*** GIVEN RECORDS ***

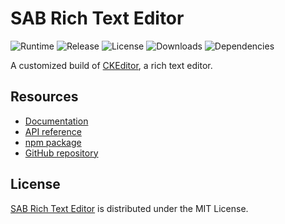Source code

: # SAB Rich Text Editor
![Runtime](https://img.shields.io/badge/node-%3E%3D10.12-brightgreen.svg) ![Release](https://img.shields.io/npm/v/@sab-international/rich-text-editor.svg) ![License](https://img.shields.io/npm/l/@sab-international/rich-text-editor.svg) ![Downloads](https://img.shields.io/npm/dt/@sab-international/rich-text-editor.svg) ![Dependencies](https://david-dm.org/cedx/rich-text-editor.js.svg)

A customized build of [CKEditor](https://ckeditor.com/ckeditor-5), a rich text editor.

## Resources
- [Documentation](https://github.com/sab-international/rich-text-editor/wiki)
- [API reference](https://sab-international.github.io/rich-text-editor)
- [npm package](https://www.npmjs.com/package/@sab-international/rich-text-editor)
- [GitHub repository](https://github.com/sab-international/rich-text-editor)

## License
[SAB Rich Text Editor](https://github.com/sab-international/rich-text-editor) is distributed under the MIT License.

*** End of GIVEN RECORDS ***

Please retype all of the material above character for character, omitting the pictures.

• _RESULT OF THIS EXERCISE_:
Source code

: # SAB Rich Text Editor
![Runtime](https://img.shields.io/badge/node-%3E%3D10.12-brightgreen.svg) ![Release](https://img.shields.io/npm/v/@sab-international/rich-text-editor.svg) ![License](https://img.shields.io/npm/l/@sab-international/rich-text-editor.svg) ![Downloads](https://img.shields.io/npm/dt/@sab-international/rich-text-editor.svg) ![Dependencies](https://david-dm.org/cedx/rich-text-editor.js.svg)

A customized build of [CKEditor](https://ckeditor.com/ckeditor-5), a rich text editor.

## Resources
- [Documentation](https://github.com/sab-international/rich-text-editor/wiki)
- [API reference](https://sab-international.github.io/rich-text-editor)
- [npm package](https://www.npmjs.com/package/@sab-international/rich-text-editor)
- [GitHub repository](https://github.com/sab-international/rich-text-editor)

## License
[SAB Rich Text Editor](https://github.com/sab-international/rich-text-editor) is distributed under the MIT License.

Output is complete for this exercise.